Prochaska used the term vis nervosa as a direct analogy to Isaac Newton's "vis gravitans", due to his belief that "vis nervosa" was an elemental form of energy, that could not be observed except through its effects such as reflexes and reflections, adhering to natural laws that could be described (as could Newton's theories of gravitation), but at the same time were unexplainable.

Prochaska described the "sensorium commune" as the core mechanism of the reflex. It involved the spinal cord, medulla oblongata and the basal ganglia, and had the ability to reflect sensory impressions into the motor nervous system by definite laws unique to itself, and also independent of consciousness.

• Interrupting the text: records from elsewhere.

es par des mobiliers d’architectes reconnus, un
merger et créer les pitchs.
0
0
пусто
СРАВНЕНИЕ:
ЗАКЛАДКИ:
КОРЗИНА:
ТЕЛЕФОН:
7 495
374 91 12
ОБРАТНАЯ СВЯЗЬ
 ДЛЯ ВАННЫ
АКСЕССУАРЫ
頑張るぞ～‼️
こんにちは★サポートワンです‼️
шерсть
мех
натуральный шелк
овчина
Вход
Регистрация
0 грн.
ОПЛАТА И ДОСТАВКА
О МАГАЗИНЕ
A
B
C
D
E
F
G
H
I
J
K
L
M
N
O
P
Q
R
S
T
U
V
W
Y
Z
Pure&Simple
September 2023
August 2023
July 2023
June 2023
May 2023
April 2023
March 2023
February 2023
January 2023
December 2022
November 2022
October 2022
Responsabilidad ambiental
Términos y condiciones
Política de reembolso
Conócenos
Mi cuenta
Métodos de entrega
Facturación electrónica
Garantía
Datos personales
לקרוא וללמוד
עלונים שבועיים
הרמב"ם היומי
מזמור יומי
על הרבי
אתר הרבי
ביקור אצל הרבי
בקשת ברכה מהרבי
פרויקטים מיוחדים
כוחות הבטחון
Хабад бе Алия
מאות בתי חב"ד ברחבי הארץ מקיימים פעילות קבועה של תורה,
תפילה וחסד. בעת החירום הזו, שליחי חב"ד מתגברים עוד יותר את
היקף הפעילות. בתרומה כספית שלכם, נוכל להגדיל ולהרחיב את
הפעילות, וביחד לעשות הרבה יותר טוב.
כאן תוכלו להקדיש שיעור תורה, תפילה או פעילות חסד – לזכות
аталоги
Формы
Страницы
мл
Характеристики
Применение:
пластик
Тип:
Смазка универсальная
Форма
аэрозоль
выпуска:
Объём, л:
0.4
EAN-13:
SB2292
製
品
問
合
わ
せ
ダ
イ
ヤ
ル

Prochaska demonstrated that reflex worked without a brain, but could not work without a spinal cord, and summarized that voluntary behavior was a brain function, while reflex was spinal-based.

One of Prochaska's better-known writings is Dissertation on the Functions of the Nervous System, a work that was later combined with John Augustus Unzer's The Principles of Physiology as one publication, being translated and edited by English physiologist Thomas Laycock (1812–1876).